LAS VEGAS (AP) — Although much attention has been paid to autonomous vehicles being developed by Google and traditional car companies, one truck maker believes that automated tractor-trailers will be rolling along highways before self-driving cars are cruising around the suburbs.
On freeways, there are no intersections, no red lights, no pedestrians, making it a far less complex trip, said Wolfgang Bernhard, a management board member of Daimler AG, at a Tuesday event in Las Vegas.
Daimler Trucks North America showed off a self-driving big rig on the road atop Hoover Dam Tuesday night. But the company says the autonomous truck needs more testing before it is ready to hit the highway.
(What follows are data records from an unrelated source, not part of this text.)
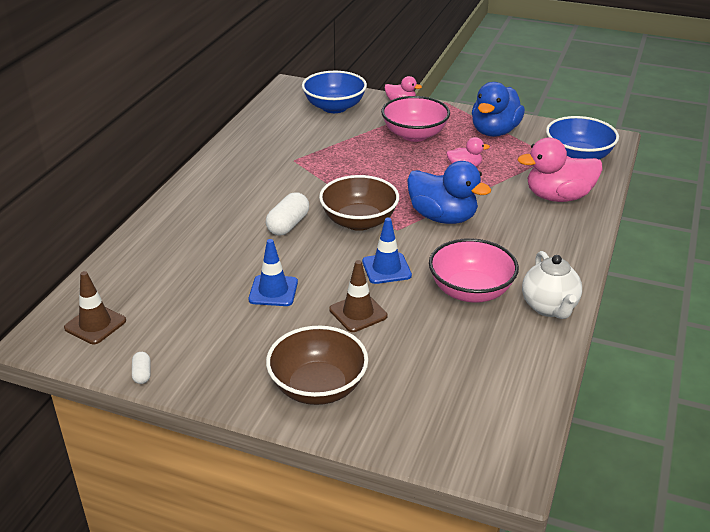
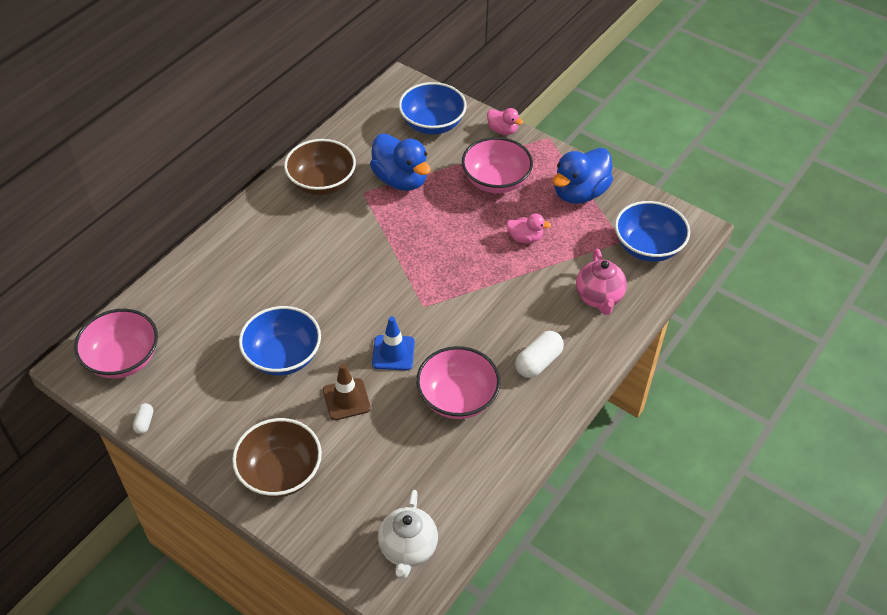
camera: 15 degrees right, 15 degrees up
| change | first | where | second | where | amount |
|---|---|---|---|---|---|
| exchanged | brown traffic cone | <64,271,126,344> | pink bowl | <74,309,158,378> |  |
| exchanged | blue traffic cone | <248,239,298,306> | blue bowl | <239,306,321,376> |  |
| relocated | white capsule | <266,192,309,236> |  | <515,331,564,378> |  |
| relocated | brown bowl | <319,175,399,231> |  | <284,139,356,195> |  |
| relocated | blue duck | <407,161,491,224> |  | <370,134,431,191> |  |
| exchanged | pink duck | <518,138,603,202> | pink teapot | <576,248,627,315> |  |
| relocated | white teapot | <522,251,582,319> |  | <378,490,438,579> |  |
There are many advantages to autonomous big rigs, which use a combination of features that already are available on high-end passenger cars. A computer-controlled truck never gets drowsy. And eventually a fully autonomous rig could cut expensive driver costs for companies.
Still, there likely will always be a human behind the wheel, more as a logistics manager and to take over in an emergency.
Legal and philosophical questions stand in the way, as does perfecting the technology that links radar sensors and cameras to computers that can brake and accelerate the truck and handle any freeway situation.
Legal issues are among the biggest obstacles. Daimler Trucks North America LLC CEO Martin Daum said society might forgive a number of deaths caused by tired truck drivers at the wheel but they would never forgive a single fatal crash blamed on a fully automated big rig.
For now four states, including Nevada, and the District of Columbia, certify testing of autonomous vehicles on public roads as long as a human driver is behind the wheel, and a few others are keen on allowing the tests.
Bernhard said more states need to allow testing of autonomous driving before fleets of self-driving semi-trucks fill U.S. freeways and interstates anytime soon.
"Then it starts to make sense for our customers," Bernhard said, when states that allow it are linked together. "That will be the point when the tipping point is reached."
Bernhard said the company is still far from taking customer orders for the trucks. "We're just getting people inspired," he said.
The truck shown off Tuesday night is called "Inspiration," and Daum said it was a first step, much like landing on the moon.
Taking a line from astronaut Neil Armstrong, Bernhard told the crowd bused to the site from Las Vegas for the news conference that it was about to witness "a short drive for man and a long haul for mankind."
On Wednesday, the company planned test-drives with invited members of the media to show off the automated technology.
AP Auto Writer Tom Krisher contributed from Detroit.